**TEXTE D'ÉTUDE**
━━━━

Ce serait plutôt une baisse de 155 MtéqCO2 qu’il faudrait viser pour réaliser l’objectif de –55% en 2030, un chiffre déjà trop faible selon certaines analyses pour que la France arrive ensuite à la neutralité de ses émissions en 2050.

Plus préoccupante est la question de la cohérence des différentes mesures sectorielles par rapport à l’objectif 2030 lui-même.

« Ce plan minore les leviers de la sobriété et de l’efficacité, et mise massivement sur la substitution des énergies fossiles par des sources décarbonées, principalement via l’électrification. Sauf qu’on risque de ne pas atteindre les objectifs de substitution d’énergie pour 2030 », analyse Christian Couturier, directeur de l’association Solagro.

Il pointe les difficultés persistantes à accélérer le déploiement de l’éolien (terrestre comme marin) et des installations solaires au sol. Il exprime également des doutes sur la capacité d’EDF à accroître la production de son parc nucléaire ancien (passer de 300-330TWh actuellement à 360TWh en 2030), le relais du nouveau nucléaire n’étant pas attendu avant 2035.

Et déplore le sous-investissement dans les filières de chaleur renouvelable, le biométhane et les carburants de seconde génération notamment, car l’électricité décarbonée ne fera pas tout.

Face aux incertitudes sur le niveau de la production d’énergie décarbonée dans sept ans, nombre d’experts plaident pour actionner plus vigoureusement le levier de la sobriété. C’est « le plus rapide et économique », écrit une note du Réseau action climat (RAC) à l’attention des parlementaires.

Ce collectif d’associations réclame, par exemple, la revalorisation du malus au poids sur les voitures neuves, qui ne concerne aujourd’hui que 2% des ventes, et son extension aux véhicules électriques, qui n’échappent pas, eux non plus, à la mode SUV.

De son côté, NégaWatt avait calculé au moment de l’invasion de l’Ukraine que l’application des 110 km/h sur autoroute naguère préconisée par la Convention citoyenne sur le climat réduirait la demande de carburant d’un volume comparable aux importations françaises de pétrole russe avant la guerre.

Solagro rappelle aussi que pour ramener au niveau du puits de carbone les émissions incompressibles de gaz à effet de serre, pour l’essentiel liées à l’alimentation, il faut à terme diviser par deux les élevages en France.

Ces discours sont ignorés. Le plan de sobriété présenté le 12 octobre 2023 par la ministre de l’Energie rejette les normes et les interdictions, jugées « pas nécessaires ». Il faut s’en tenir à une approche « sans contrainte, sans sanction » : Agnès Pannier-Runacher a brandi comme une victoire la baisse constatée de 10% en un an de la consommation de gaz et d’électricité.

Difficile pourtant d’imputer ce gain aux seuls messages visant à responsabiliser les individus et les entreprises. C’est largement le résultat d’une hausse des prix dont les moins aisés sont les victimes.

━━━━

**À VOUS**
Réécrivez, s'il vous plaît, le passage du texte d'étude qui va de « Difficile pourtant d’imputer » à « sont les victimes. » en remplaçant « les individus » par « les ménages ».

**DONNÉES**
━━━━

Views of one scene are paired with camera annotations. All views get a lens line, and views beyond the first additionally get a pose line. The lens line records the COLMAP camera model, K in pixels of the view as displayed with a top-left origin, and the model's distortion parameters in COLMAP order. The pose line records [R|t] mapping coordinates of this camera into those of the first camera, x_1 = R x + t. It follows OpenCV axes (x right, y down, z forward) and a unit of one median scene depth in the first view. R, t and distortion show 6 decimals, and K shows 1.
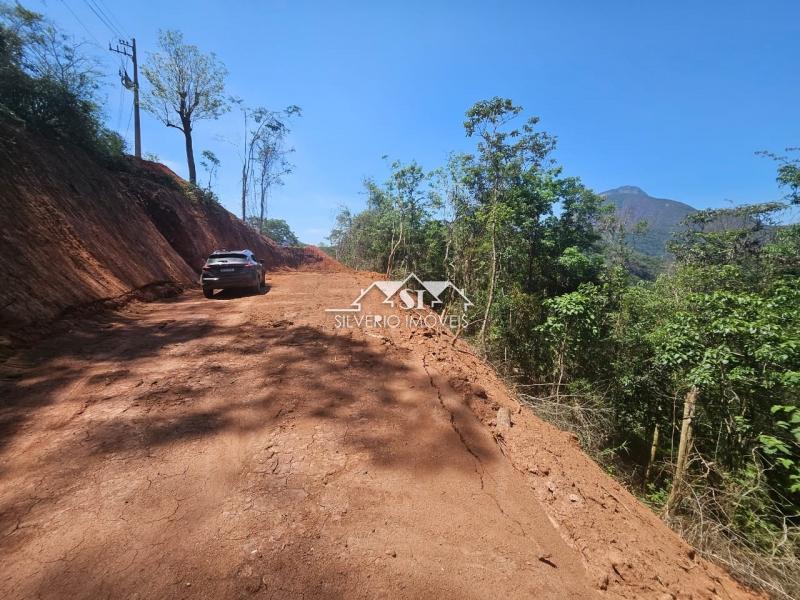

━━━━

**RÉPONSE RÉDIGÉE**
Difficile pourtant d’imputer ce gain aux seuls messages visant à responsabiliser les ménages et les entreprises. C’est largement le résultat d’une hausse des prix dont les moins aisés sont les victimes.